I had a crash some years ago,where some drunken assh*le drove too fast over a big crossroad (with 4 lanes in his way and 3 lanes in my way),and he did it regardless that his redlight was on since 15 seconds. I hit his BMW with my cages up Evo 6 and around 70km/h an hour.The car was totaly f*ck*d,thank god there was a welded cage(that goes to the front and rear struts) in it. Believe me,i was glad having a airbag instead a 320mm supercool Momo steeringwheel:thumbsup: 

For a racingcar with 6pointharness,caged up etc,its fine to pull the airbag out,but on a streetcar(and 99% of the GTR´s will be streetcars) its plain stupid. But some people need to slam their heads on a steeringwheel first,befor they believe other people


----------



## Butuz (Jan 9, 2005)

Paddle shifts that turn with the wheel are truly flawed (well unless your in an F1 car where the wheel only turns 90 degrees left or right i suppose).

Butuz


----------



## Cris (Sep 17, 2007)

EvolutionVI said:


> For a racingcar with 6pointharness,caged up etc,its fine to pull the airbag out,but on a streetcar(and 99% of the GTR´s will be streetcars) its plain stupid. But some people need to slam their heads on a steeringwheel first,befor they believe other people


Thanks for that. I suggest that you stay away from things like motorbikes because if you think that hitting something without an airbag is bad...
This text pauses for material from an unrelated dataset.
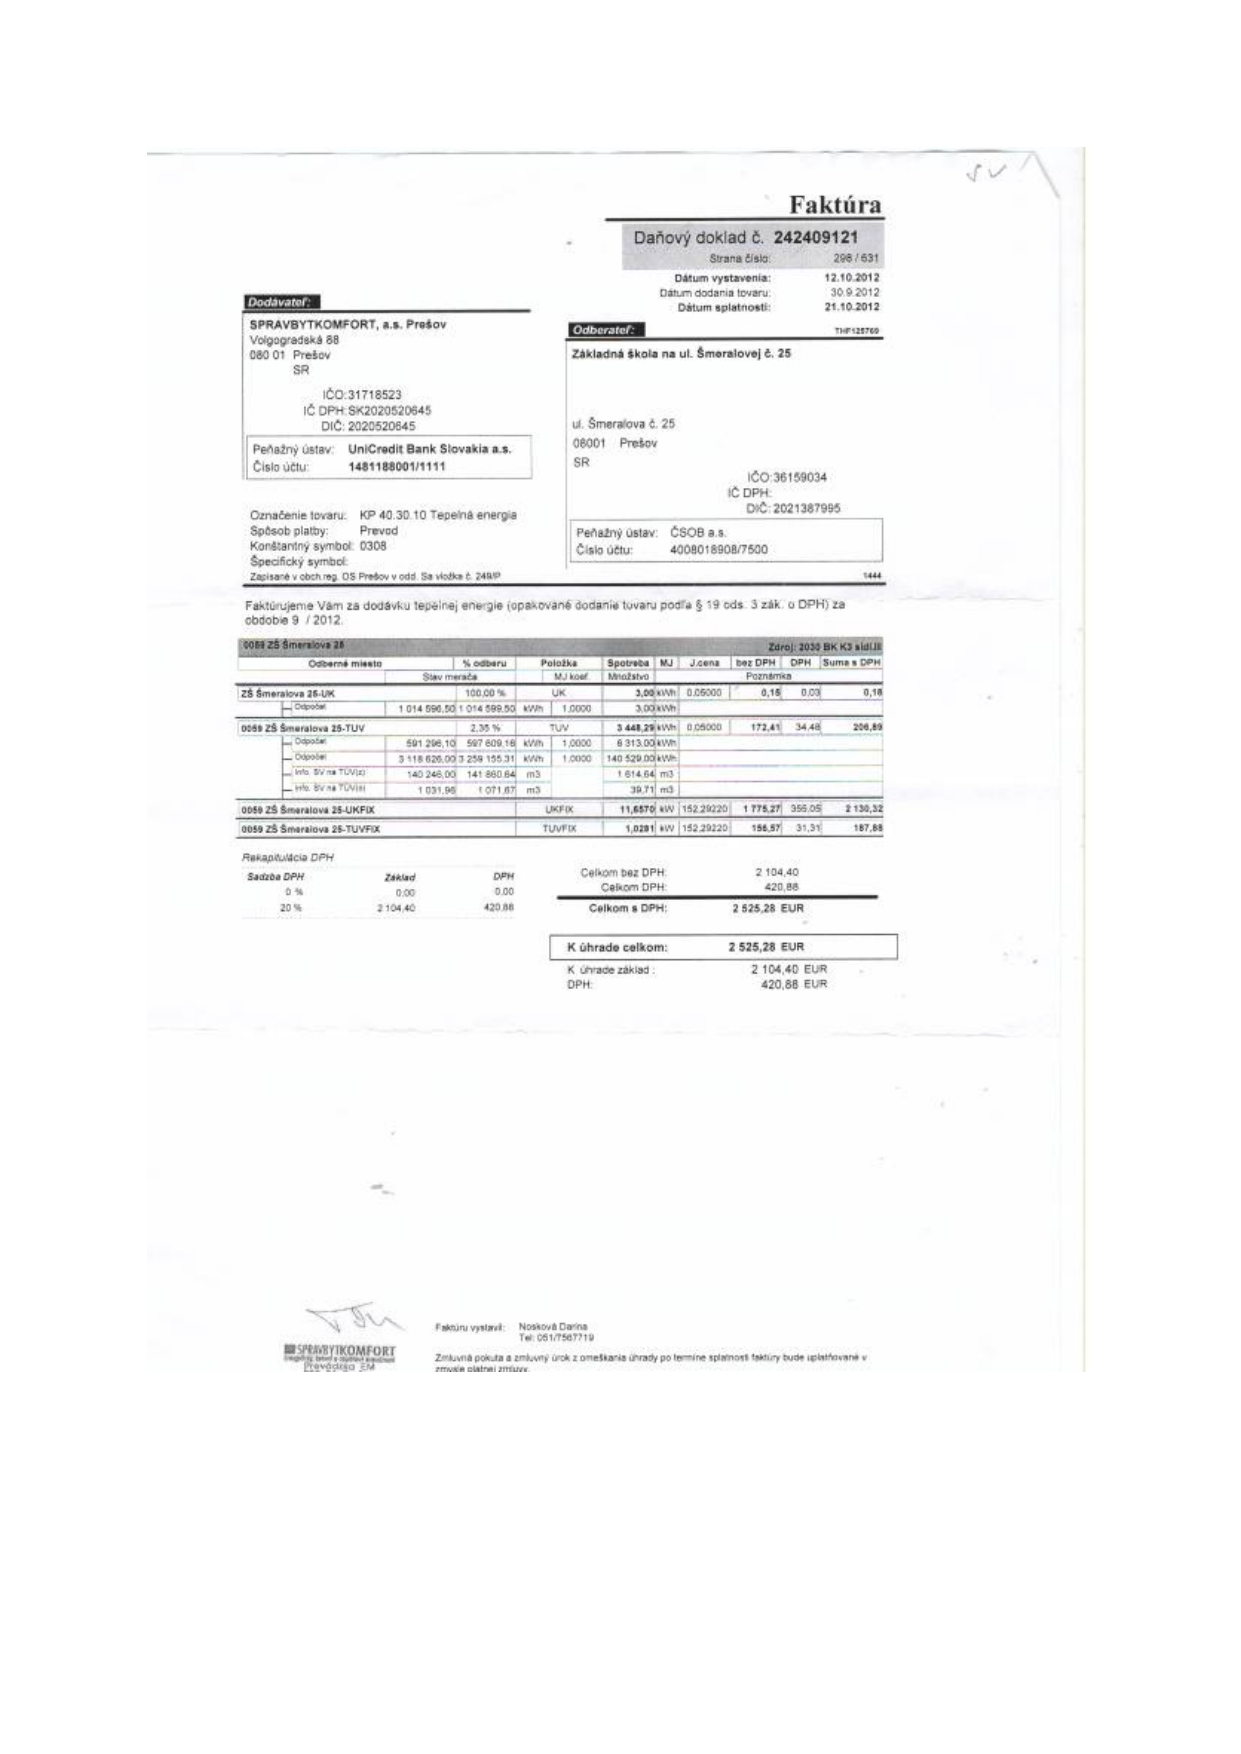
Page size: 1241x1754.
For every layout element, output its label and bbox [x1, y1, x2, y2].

picture [147, 147, 1093, 1372]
None the less each to their own.

I assume that the paddles work by having one paddle for up and one paddle for down, if so having them swapping positions with the wheel could be fun.


----------



## Trev (Nov 1, 2003)

bonzelite said:


> That's illegal; you cannot remove the air bag systems from cars OEM setups.


Listen mate, this isn't America  

People remove their airbags in all sorts of cars in the U.K. to fit aftermarket wheels - it's their choice.


----------



## Trev (Nov 1, 2003)

Butuz said:


> Paddle shifts that turn with the wheel are truly flawed (well unless your in an F1 car where the wheel only turns 90 degrees left or right i suppose).
> 
> Butuz


I'll be sure to tell Audi that and take back my work's '08 S-Line Audi A6.

:chuckle:


----------